Stored entries =

-- Opening Marker --

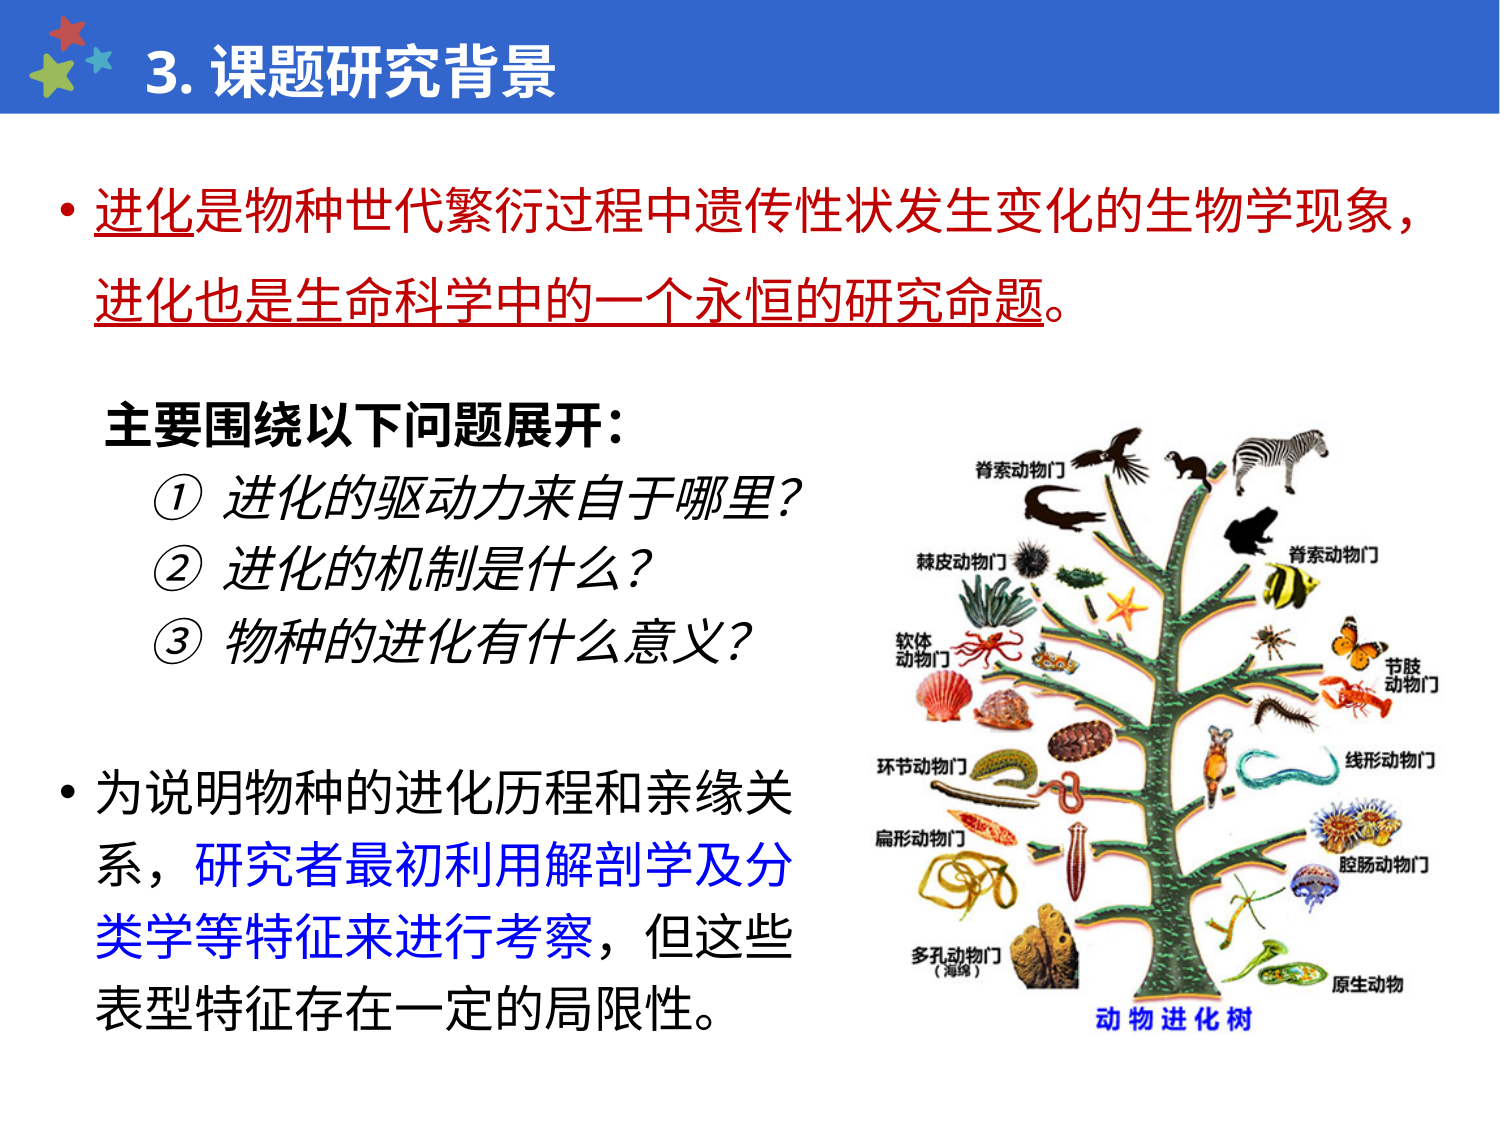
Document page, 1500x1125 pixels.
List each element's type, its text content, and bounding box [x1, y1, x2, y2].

picture [17, 4, 124, 110]
text_box 进化是物种世代繁衍过程中遗传性状发生变化的生物学现象，进化也是生命科学中的一个永恒的研究命题。 [41, 149, 1459, 337]
text_box 为说明物种的进化历程和亲缘关系，研究者最初利用解剖学及分类学等特征来进行考察，但这些表型特征存在一定的局限性。 [44, 742, 857, 1045]
text_box 3.课题研究背景 [127, 0, 1473, 113]
picture [867, 420, 1445, 1036]
text_box 主要围绕以下问题展开： ① 进化的驱动力来自于哪里？ ② 进化的机制是什么？ ③ 物种的进化有什么意义？ [88, 374, 869, 678]
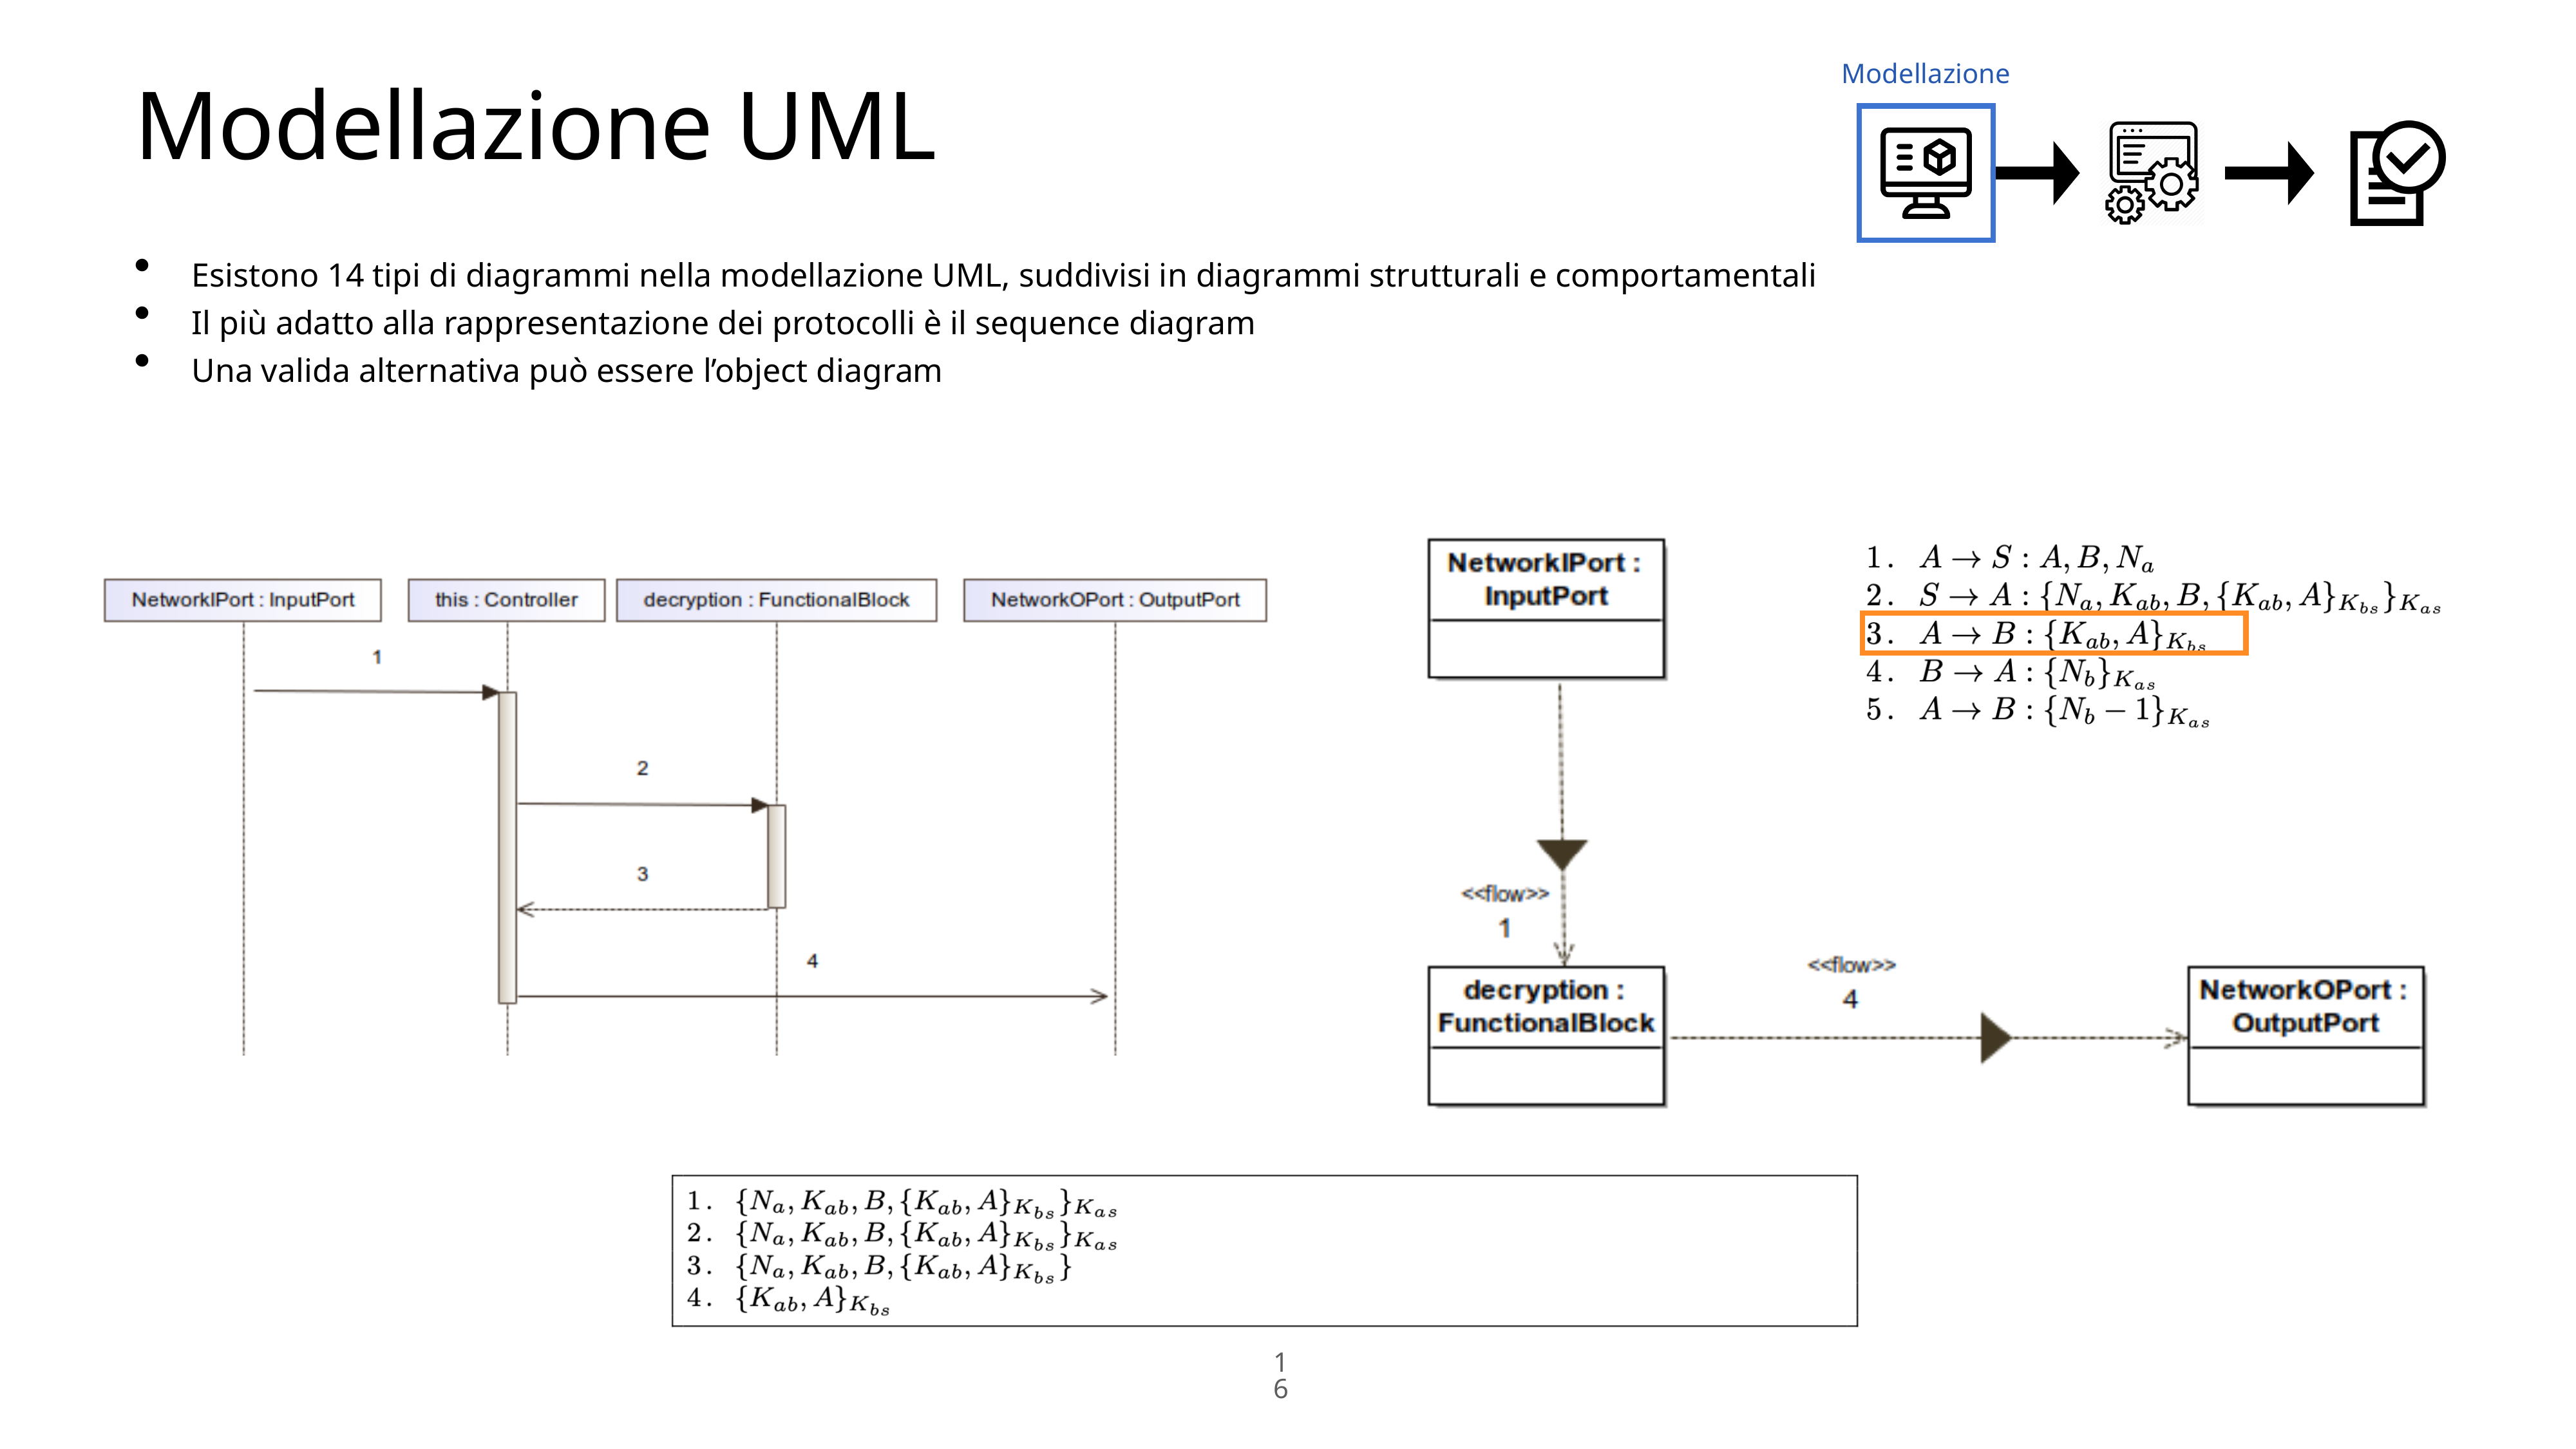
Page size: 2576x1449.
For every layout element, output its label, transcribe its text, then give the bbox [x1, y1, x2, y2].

picture [96, 529, 1276, 1056]
picture [1880, 127, 1972, 219]
text_box [1859, 106, 1994, 240]
picture [2331, 106, 2465, 240]
slide_number 16 [1267, 1341, 1309, 1388]
text_box [2225, 140, 2315, 205]
picture [2098, 120, 2205, 227]
text_box [1994, 140, 2080, 205]
picture [1421, 522, 2464, 1119]
list Esistono 14 tipi di diagrammi nella modellazione UML, suddivisi in diagrammi strutturali e comportamentali Il più adatto alla rappresentazione dei protocolli è il sequence diagram Una valida alternativa può essere l’object diagram [128, 269, 1853, 483]
text_box Modellazione [1836, 55, 2016, 95]
picture [663, 1166, 1865, 1336]
title Modellazione UML [128, 81, 1628, 265]
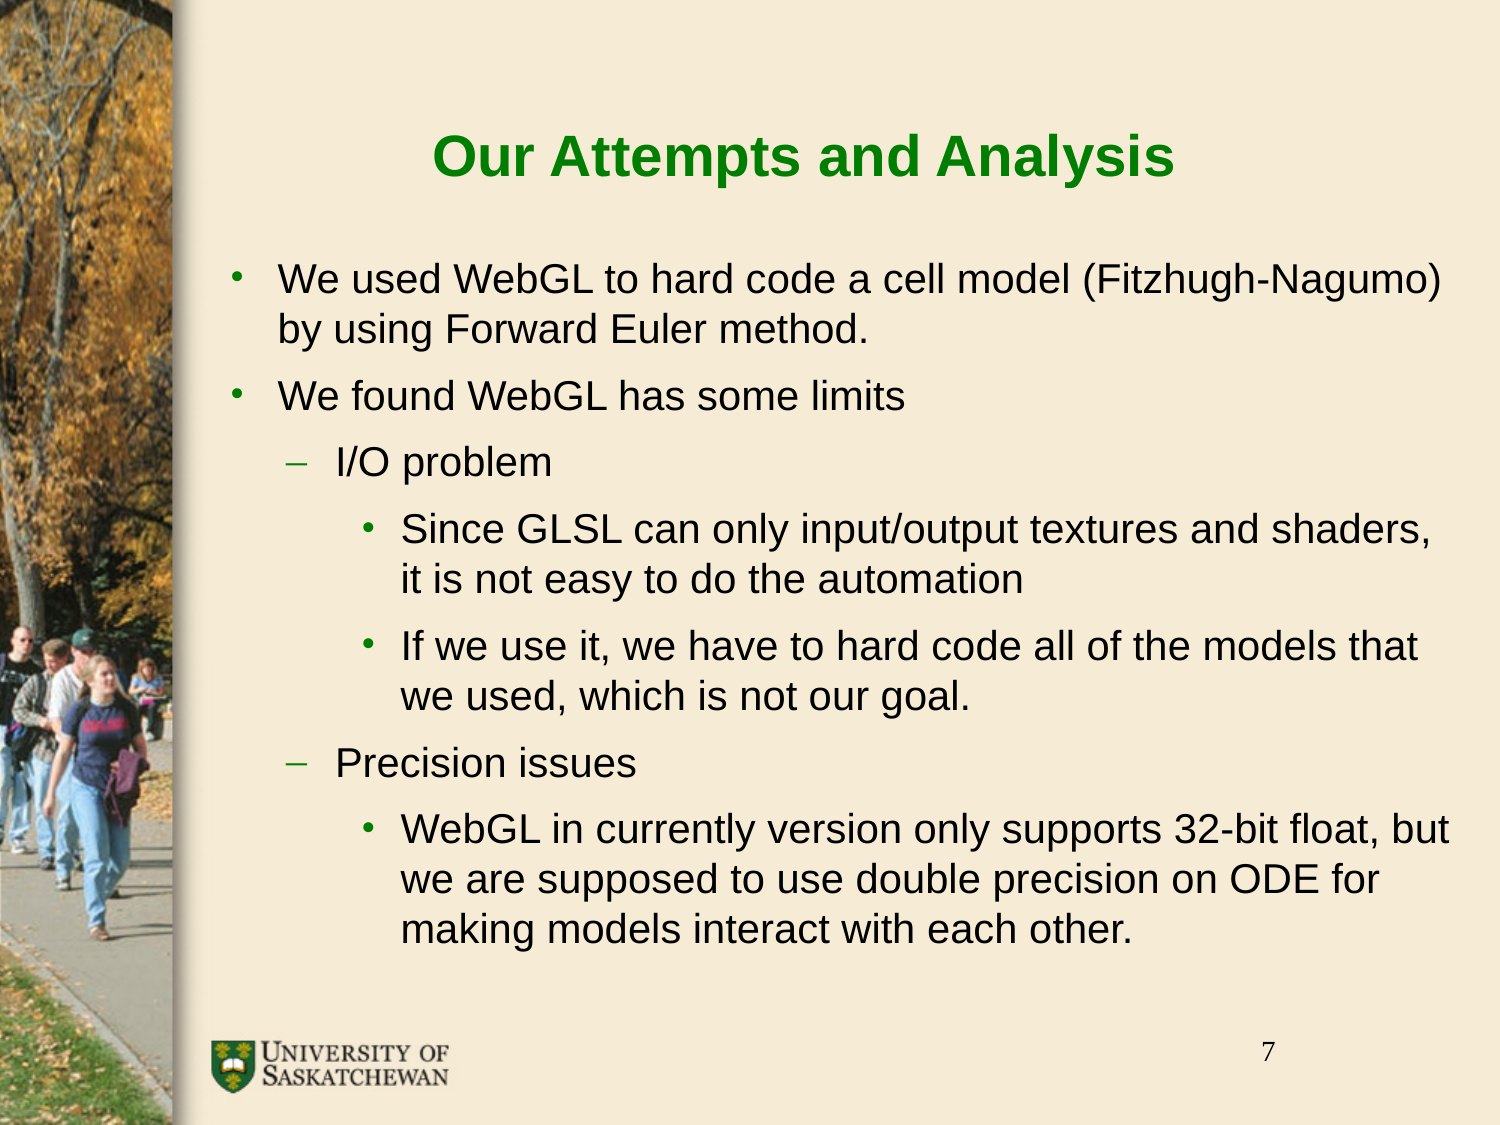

-- Closing Marker --

WORK ITEM = Output all the records, word for word, with no pictures in the copy.

SOLUTION FOR THIS EXERCISE =
Document page, 1500x1125 pixels.
List each element's type, its text content, and bounding box [x1, y1, x2, y2].

picture [17, 4, 124, 110]
text_box 进化是物种世代繁衍过程中遗传性状发生变化的生物学现象，进化也是生命科学中的一个永恒的研究命题。 [41, 149, 1459, 337]
text_box 为说明物种的进化历程和亲缘关系，研究者最初利用解剖学及分类学等特征来进行考察，但这些表型特征存在一定的局限性。 [44, 742, 857, 1045]
text_box 3.课题研究背景 [127, 0, 1473, 113]
picture [867, 420, 1445, 1036]
text_box 主要围绕以下问题展开： ① 进化的驱动力来自于哪里？ ② 进化的机制是什么？ ③ 物种的进化有什么意义？ [88, 374, 869, 678]
Page size: 2576x1449.
For every layout element, output its label, transcribe its text, then give the bbox [x1, y1, x2, y2].

picture [96, 529, 1276, 1056]
picture [1880, 127, 1972, 219]
text_box [1859, 106, 1994, 240]
picture [2331, 106, 2465, 240]
slide_number 16 [1267, 1341, 1309, 1388]
text_box [2225, 140, 2315, 205]
picture [2098, 120, 2205, 227]
text_box [1994, 140, 2080, 205]
picture [1421, 522, 2464, 1119]
list Esistono 14 tipi di diagrammi nella modellazione UML, suddivisi in diagrammi strutturali e comportamentali Il più adatto alla rappresentazione dei protocolli è il sequence diagram Una valida alternativa può essere l’object diagram [128, 269, 1853, 483]
text_box Modellazione [1836, 55, 2016, 95]
picture [663, 1166, 1865, 1336]
title Modellazione UML [128, 81, 1628, 265]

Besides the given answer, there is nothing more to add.